Nevertheless, I think my argument for the abolition of iconography in the church is that our memory of Jesus is spiritual, not physical.
Recently we had an earthquake in Christchurch, New Zealand. It was a big earthquake, and occuring a few month after a devastating earthquake a few months prior, this one brought greater destruction to already damaged buildings. Of a multitude of buildings damaged, the central cathedral was damaged in the quake – the main spire falling to the ground. Now, there was a lot of debate, one voice of whom was the loudest argued that the spire should be put up immediately and that it is a representation of the Christchurch people. This is true, there is no more iconic building in Christchurch than the Christ’s Cathedral. But the cathedral has two forms of memory: there is the brick and mortar that stands, and the spiritual memories. And therefore, what is history if it is not embodied within people, buildings themselves are only of secondary importance.
The other example is the World Trade Center destroyed by Al Qaeda. America did not die that day when the buildings fell, the hearts may have grown weaker but essentially our ideas and ideals of society still remain in their place. People have their own ideas of what the World Trade Centre meant to them, and no one can change those. Our heritage is kept within human hearts, and the legacy of Jesus carries on through the Holy Spirit and not through images.
Our knowledge is not embedded within what we can see in the images of Jesus, but they are only influences of what Jesus means to us. If our identity of Jesus is embedded beyond what is essentially an abstract representation of the person, they it has gone off the tracks. How effective the image of Jesus operating the Macbook is built into the correlation of goodness and the person of Jesus. This is where it falls, only one aspect of the person is displayed through this, if we are using images, then they must show the complete person.
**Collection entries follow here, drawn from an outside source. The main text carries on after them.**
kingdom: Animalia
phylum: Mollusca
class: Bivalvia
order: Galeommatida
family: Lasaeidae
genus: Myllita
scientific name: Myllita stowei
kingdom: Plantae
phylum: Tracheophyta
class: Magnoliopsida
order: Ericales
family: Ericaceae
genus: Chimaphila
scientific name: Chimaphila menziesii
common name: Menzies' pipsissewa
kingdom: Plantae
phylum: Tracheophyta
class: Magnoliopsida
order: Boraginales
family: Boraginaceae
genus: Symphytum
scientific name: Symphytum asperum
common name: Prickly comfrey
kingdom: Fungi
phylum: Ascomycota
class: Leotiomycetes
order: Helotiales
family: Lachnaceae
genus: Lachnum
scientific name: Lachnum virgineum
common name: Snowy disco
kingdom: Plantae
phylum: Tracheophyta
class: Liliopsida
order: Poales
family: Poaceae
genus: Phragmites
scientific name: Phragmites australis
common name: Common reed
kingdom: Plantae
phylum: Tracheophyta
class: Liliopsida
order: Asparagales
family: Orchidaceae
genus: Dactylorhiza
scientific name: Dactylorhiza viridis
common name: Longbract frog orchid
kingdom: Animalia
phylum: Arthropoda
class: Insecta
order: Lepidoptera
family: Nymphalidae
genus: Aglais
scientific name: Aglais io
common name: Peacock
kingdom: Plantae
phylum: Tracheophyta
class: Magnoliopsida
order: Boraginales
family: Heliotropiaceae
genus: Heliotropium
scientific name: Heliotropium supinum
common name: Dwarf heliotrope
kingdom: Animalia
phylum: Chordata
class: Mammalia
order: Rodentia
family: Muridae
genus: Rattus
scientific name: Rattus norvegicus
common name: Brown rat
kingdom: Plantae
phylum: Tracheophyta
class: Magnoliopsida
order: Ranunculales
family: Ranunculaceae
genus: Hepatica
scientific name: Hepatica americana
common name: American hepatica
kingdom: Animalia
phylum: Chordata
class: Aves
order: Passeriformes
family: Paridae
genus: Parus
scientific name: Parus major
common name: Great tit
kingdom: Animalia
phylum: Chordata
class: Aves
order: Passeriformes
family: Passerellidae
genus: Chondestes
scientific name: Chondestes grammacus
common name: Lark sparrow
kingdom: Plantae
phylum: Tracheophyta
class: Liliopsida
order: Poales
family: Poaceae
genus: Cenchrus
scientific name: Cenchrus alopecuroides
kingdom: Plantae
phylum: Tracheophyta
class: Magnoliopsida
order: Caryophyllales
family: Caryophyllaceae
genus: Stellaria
This is impossible through images, as they are merely 2dimensional representations. There will never be an accurate means of representing Jesus in print, because humans are three-dimensional creatures, and Jesus more.
Limits to iconography and semiotics lead to a packaged idea of Jesus. What can fit within a page is never enough to describe a person as important as Jesus to the Christians. For this exact reason, I believe that God will never be embodied in an image, but He is indeed a living and alive today.